Crítica: O Mundo Sombrio de Sabrina (1ª Temporada)
Poucas vezes o mundo bruxo foi tão divertido
Sendo uma das séries originais Netflix mais aguardadas e divulgadas do segundo semestre de 2018, O Mundo Sombrio de Sabrina, produzido pelos criadores do famoso seriado Riverdale (cidade citada duas ou três vezes na série), nos deixou ansiosos para uma nova abordagem, mais tenebrosa e adolescente, da vida da conhecida personagem Sabrina Spellman, interpretada por Melissa Joan Hart na série Sabrina, Aprendiz de Feiticeira (1996-2003). Ainda que sintamos falta dos alívios cômicos protagonizados pelo gatinho Salém (que na nova série não fala), essa promessa de elementos mais sombrios é realmente cumprida, de uma maneira bastante sedutora por sinal, mas deixa a desejar quanto a amarração de sua trama e seus arcos.

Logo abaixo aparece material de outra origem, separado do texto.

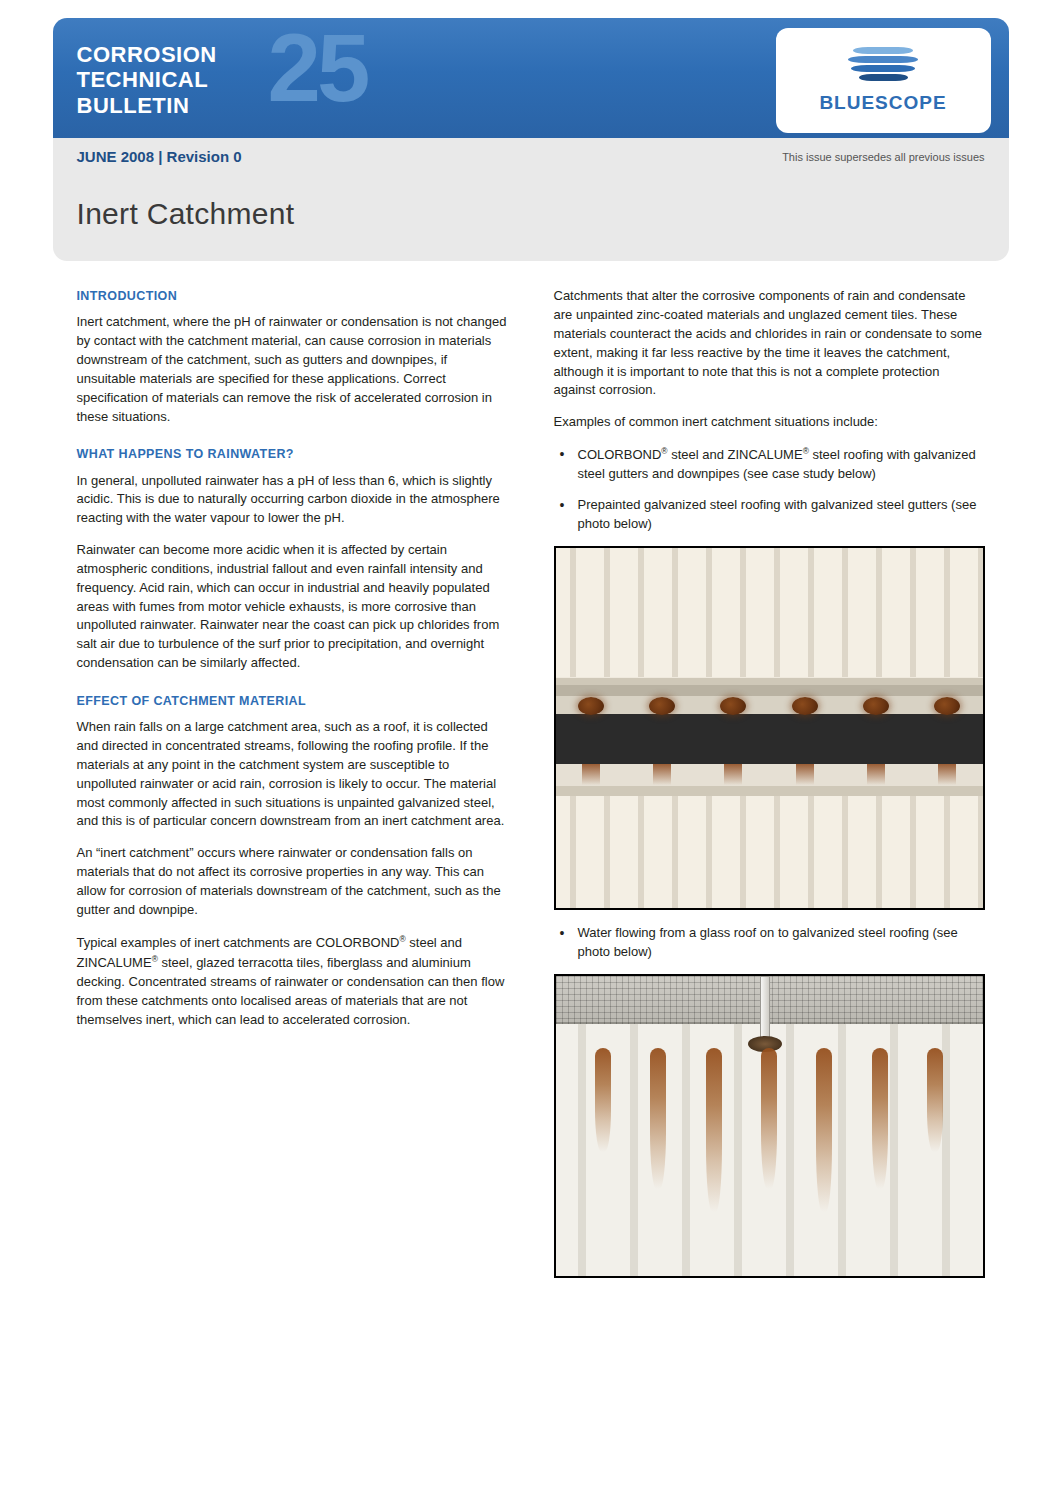Corrosion
Technical
Bulletin
25
BLUESCOPE
JUNE 2008 | Revision 0
This issue supersedes all previous issues
Inert Catchment
Introduction
Inert catchment, where the pH of rainwater or condensation is not changed by contact with the catchment material, can cause corrosion in materials downstream of the catchment, such as gutters and downpipes, if unsuitable materials are specified for these applications. Correct specification of materials can remove the risk of accelerated corrosion in these situations.
What happens to rainwater?
In general, unpolluted rainwater has a pH of less than 6, which is slightly acidic. This is due to naturally occurring carbon dioxide in the atmosphere reacting with the water vapour to lower the pH.
Rainwater can become more acidic when it is affected by certain atmospheric conditions, industrial fallout and even rainfall intensity and frequency. Acid rain, which can occur in industrial and heavily populated areas with fumes from motor vehicle exhausts, is more corrosive than unpolluted rainwater. Rainwater near the coast can pick up chlorides from salt air due to turbulence of the surf prior to precipitation, and overnight condensation can be similarly affected.
Effect of catchment material
When rain falls on a large catchment area, such as a roof, it is collected and directed in concentrated streams, following the roofing profile. If the materials at any point in the catchment system are susceptible to unpolluted rainwater or acid rain, corrosion is likely to occur. The material most commonly affected in such situations is unpainted galvanized steel, and this is of particular concern downstream from an inert catchment area.
An “inert catchment” occurs where rainwater or condensation falls on materials that do not affect its corrosive properties in any way. This can allow for corrosion of materials downstream of the catchment, such as the gutter and downpipe.
Typical examples of inert catchments are COLORBOND® steel and ZINCALUME® steel, glazed terracotta tiles, fiberglass and aluminium decking. Concentrated streams of rainwater or condensation can then flow from these catchments onto localised areas of materials that are not themselves inert, which can lead to accelerated corrosion.
Catchments that alter the corrosive components of rain and condensate are unpainted zinc-coated materials and unglazed cement tiles. These materials counteract the acids and chlorides in rain or condensate to some extent, making it far less reactive by the time it leaves the catchment, although it is important to note that this is not a complete protection against corrosion.
Examples of common inert catchment situations include:
COLORBOND® steel and ZINCALUME® steel roofing with galvanized steel gutters and downpipes (see case study below)
Prepainted galvanized steel roofing with galvanized steel gutters (see photo below)
Water flowing from a glass roof on to galvanized steel roofing (see photo below)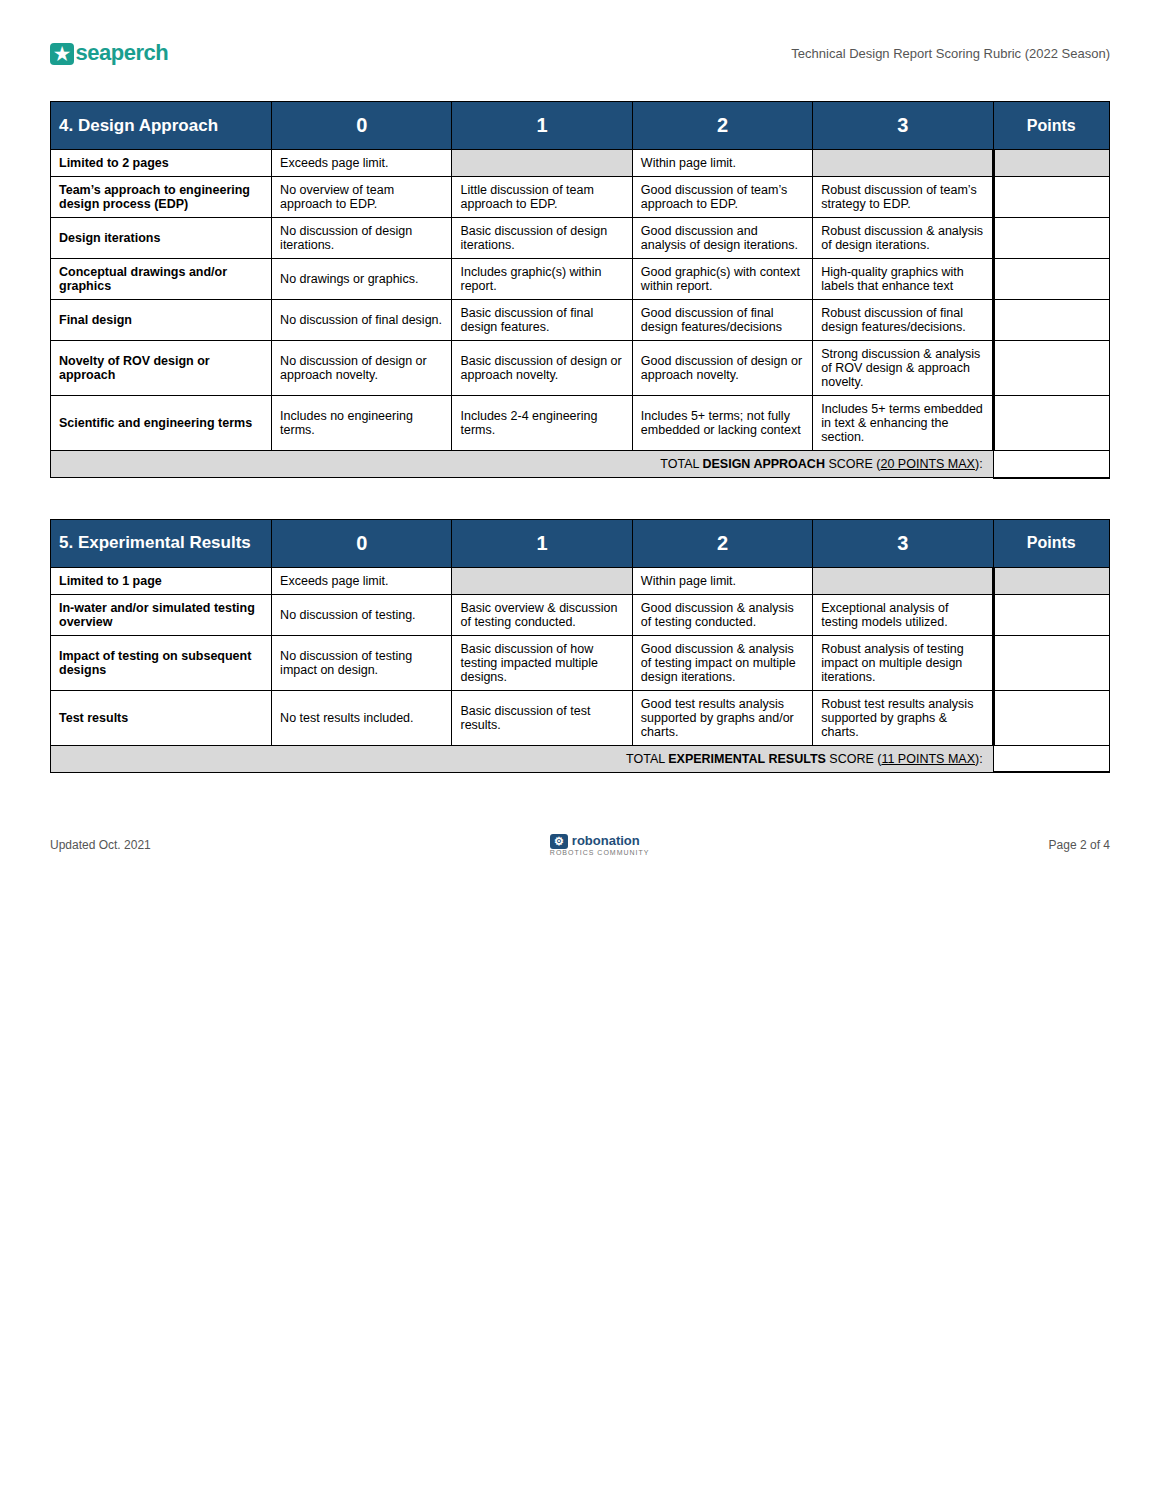★seaperch
Technical Design Report Scoring Rubric (2022 Season)
| 4. Design Approach | 0 | 1 | 2 | 3 | Points |
| --- | --- | --- | --- | --- | --- |
| Limited to 2 pages | Exceeds page limit. | | Within page limit. | | |
| Team’s approach to engineering design process (EDP) | No overview of team approach to EDP. | Little discussion of team approach to EDP. | Good discussion of team’s approach to EDP. | Robust discussion of team’s strategy to EDP. | |
| Design iterations | No discussion of design iterations. | Basic discussion of design iterations. | Good discussion and analysis of design iterations. | Robust discussion & analysis of design iterations. | |
| Conceptual drawings and/or graphics | No drawings or graphics. | Includes graphic(s) within report. | Good graphic(s) with context within report. | High-quality graphics with labels that enhance text | |
| Final design | No discussion of final design. | Basic discussion of final design features. | Good discussion of final design features/decisions | Robust discussion of final design features/decisions. | |
| Novelty of ROV design or approach | No discussion of design or approach novelty. | Basic discussion of design or approach novelty. | Good discussion of design or approach novelty. | Strong discussion & analysis of ROV design & approach novelty. | |
| Scientific and engineering terms | Includes no engineering terms. | Includes 2-4 engineering terms. | Includes 5+ terms; not fully embedded or lacking context | Includes 5+ terms embedded in text & enhancing the section. | |
| TOTAL DESIGN APPROACH SCORE ( 20 POINTS MAX ): | |
| 5. Experimental Results | 0 | 1 | 2 | 3 | Points |
| --- | --- | --- | --- | --- | --- |
| Limited to 1 page | Exceeds page limit. | | Within page limit. | | |
| In-water and/or simulated testing overview | No discussion of testing. | Basic overview & discussion of testing conducted. | Good discussion & analysis of testing conducted. | Exceptional analysis of testing models utilized. | |
| Impact of testing on subsequent designs | No discussion of testing impact on design. | Basic discussion of how testing impacted multiple designs. | Good discussion & analysis of testing impact on multiple design iterations. | Robust analysis of testing impact on multiple design iterations. | |
| Test results | No test results included. | Basic discussion of test results. | Good test results analysis supported by graphs and/or charts. | Robust test results analysis supported by graphs & charts. | |
| TOTAL EXPERIMENTAL RESULTS SCORE ( 11 POINTS MAX ): | |
Updated Oct. 2021
⚙robonationROBOTICS COMMUNITY
Page 2 of 4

Além de estarmos diante de uma protagonista que parece tão familiar aos nossos olhos (até para quem não assistiu ao antigo seriado), aos poucos vamos tendo contato com cada uma das pessoas que compõem a vida de Sabrina (Kiernan Shipka) e a cidade de Greendale. Embora nem sempre concordemos com algumas práticas, simpatizamos com a família de bruxos, desde Ambrose (Chance Perdomo), o divertido primo de Sabrina, até suas tias Zelda (Miranda Otto) e Hilda (Lucy Davis), que encantam com suas diferentes personalidades. Já com os amigos de Sabrina, é quase impossível não desejar estudar no colégio de Sabrina e conviver com personagens tão interessantes como seu namorado Harvey (Ross Lynch) e suas amigas Roz (Jaz Sinclair) e Susie (Lachlan Watson).
Com esses e outros personagens, a série se baseia logo de início em uma quebra de estereótipos dos personagens. Desde vilões temíveis que nunca podem vir a ser aliados, como o mito da própria protagonista que jamais erra ou comete crimes. Sabrina, além de gostar do mundo bruxo e ao mesmo tempo ter um imenso carinho pelo mundo mortal (o que já traz uma dubiedade em sua personalidade), comete atos questionáveis para fazer com que suas amigas e seu namorado fiquem bem.
Seu enredo abre espaço para reflexões importantes como o quão longe podemos ir para proteger nossos familiares e amigos. Vale a pena tentarmos reverter as tragédias e imprevistos que a vida nos traz apenas para evitarmos que as pessoas sofram? Seguir um legado familiar de negócios ou mesmo cultural é mais importante que nossos próprios sonhos? Infelizmente essas questões não são desenvolvidas, apenas levantadas. Assim como algumas escolhas descuidadas em tentar trazer representatividade e tratar de tantas questões sociais como a homossexualidade, o feminismo, o machismo e o racismo, uma vez que nenhum ajuda no desenvolvimento da trama principal, e acabam por representar arcos mal acabados, abordados superficialmente, sem aprofundamento temático, muito menos dramático.
Nem mesmo a protagonista Kiernan Shipka consegue se sobressair tanto. Ainda que entregue uma boa performance, sua atuação se prende muito a expressões apaixonadas, sorrisos maliciosos e semblantes depressivos. Quem mais chama a atenção é Michelle Gomez (que interpreta a professora Mary Wardwell), e Richard Coyle (que faz o sumo sacerdote, padre Faustus), pois ambos transmitem olhares e expressões secas, que nos geram dúvida a respeito de suas intenções.
Além de um design de produção oitentista e nostálgico, impressiona a fotografia exuberante e sua técnica curiosa em tentar traduzir um mundo sobrenatural e confuso de uma pequena cidade, através de um forte desfoque nos objetos periféricos dos planos, sendo focado apenas o objeto principal. Assim como a trama, a trilha sonora colabora com a temática teen da série, trazendo um indie pop que se mistura com alguns clássicos dos anos 80, e na maioria das vezes funciona.
Com claras referências a filmes clássicos como O Exorcista (1973), A Morte do Demônio (1981) e A Hora do Pesadelo (1984), entre outros, a série alcança um nível respeitável de terror, ainda que dificilmente nos dê medo e nos deixe apavorados como fez tão bem a recente A Maldição da Residência Hill. Sua maior qualidade se encontra no reflexo do amadurecimento da vida adolescente e a quantidade de lados e possibilidades que nos deparamos durante esse período de nossas vidas, e como aprendemos a lidar com isso. O Mundo Sombrio de Sabrina é uma obra televisiva que consegue ser cômica nas horas certas e cativante quando precisa, mas não tão coesa quanto deveria.